Aquarion pushes to cut back on water
After two years of pumping less water out of its reservoirs and wells for Connecticut customers, Aquarion Water saw the tide turn in 2018 with a slight increase, that still left its water production at its lowest level since the Great Recession year of 2009.
If an ominous sign of the times during drought, ebbing output is a good thing when reservoirs are full — if still a scenario that many in water-constrained Connecticut have a few choice words about, on summer days when electronic road signs flash the day’s restrictions.
Two years after a punishing drought gripped the region to force strict mandates on water usage, resulting in a 6 percent decline in production by Aquarion, a new mindfulness for conservation appears have taken hold in Connecticut as the state mulls new streamflow requirements that could have an even greater impact.
Aquarion’s water output increased just 0.9 percent last year, with the company serving two of Connecticut’s four largest cities in Stamford and Bridgeport where it has its main office; as well as portions of the the Danbury, Torrington, Hartford and Mystic areas. Aquarion pumps water to nearly 200,000 customer accounts in more than 50 Connecticut municipalities in all, not including additional supplies it siphons off for sale to help meet demand in nearby systems.
Connecticut is eyeing the possibility of new “stream
flow” regulations that will force suppliers like Aquarion to release more of the water held behind dams to benefit the ecosystems of water beds downstream, placing additional usage constraints on households and businesses.
If the supply of water is governed both precipitation and winter temperatures that can influence runoff into reservoirs and aquifers, consumption plays a major role as well on demand. That consumption is dictated by population and housing stocks; conservation awareness; emerging technologies to limit water use or repurpose it; new landscaping paradigms; or changing mixes of commercial establishments that have varying intensities of water requirements, such as manufacturing.
The drought arrived two years into the development of a State Water Plan, which
culminated in a 600-page document revealed in January 2018. Among other key points, the report’s authors determined that Connecticut has lagged other states in water conservation, and that the state’s river basins are inadequate to meeting “all … needs all the time” in the the report’s words, even in typical summers when drought conditions are absent.
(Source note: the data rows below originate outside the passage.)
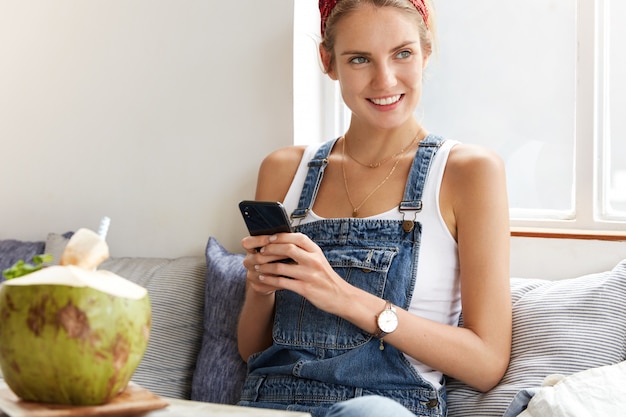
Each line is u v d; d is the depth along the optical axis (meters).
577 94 2.03
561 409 1.39
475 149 1.71
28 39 2.57
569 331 1.61
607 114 2.03
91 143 2.51
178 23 2.35
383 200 1.73
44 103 2.57
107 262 2.29
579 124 2.03
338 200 1.78
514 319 1.69
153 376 2.04
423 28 1.73
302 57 2.24
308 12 2.26
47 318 0.86
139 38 2.41
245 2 2.25
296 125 2.22
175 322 2.11
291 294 1.70
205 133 2.34
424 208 1.68
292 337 1.66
The State Water Plan broached the possibility of Connecticut allowing the use of water from lesspristine bodies of water for non-drinking purposes, such as irrigation. And the document renewed the discussion of stream-flow regulations, with the possibility of reducing by as much as 15 percent the amount of water companies like Aquarion can tap from reservoirs and aquifers at normal levels.
At the close of 2017 in Aquarion’s 160th year of operation, Macquarrie sold the utility to Eversource Energy for nearly $1.7 billion. Last week, Eversource reported financial and operational details from its first year of running its new subsidiary’s water utilities in Connecticut, with Aquarion profits up 16 percent in 2018 to nearly $40 million.
Revenues from Aquarion utility operations dropped 0.2 percent to below $183 million, despite the Connecticut Public Utilities Regulatory Authority approving rate surcharges last year that resulted in nearly $16 million in additional revenue. Ratepayers will be on the hook for an additional $7 million in expenses from Aquarion’s response to the recent drought, as the company expands pipeline links to move more water from its big Bridgeport-area reservoirs to Stamford, Greenwich and Darien.
In its first year owning Aquarion, Eversource invested more than $100 million in the operation — up by more than half from what Macquarrie was sinking annually into upgrades — with plans to average capital investments of $125 million over the next five years. Since December 2017, Eversource has announced water main replacements and upgrades in Greenwich, Darien, Westport and Mystic.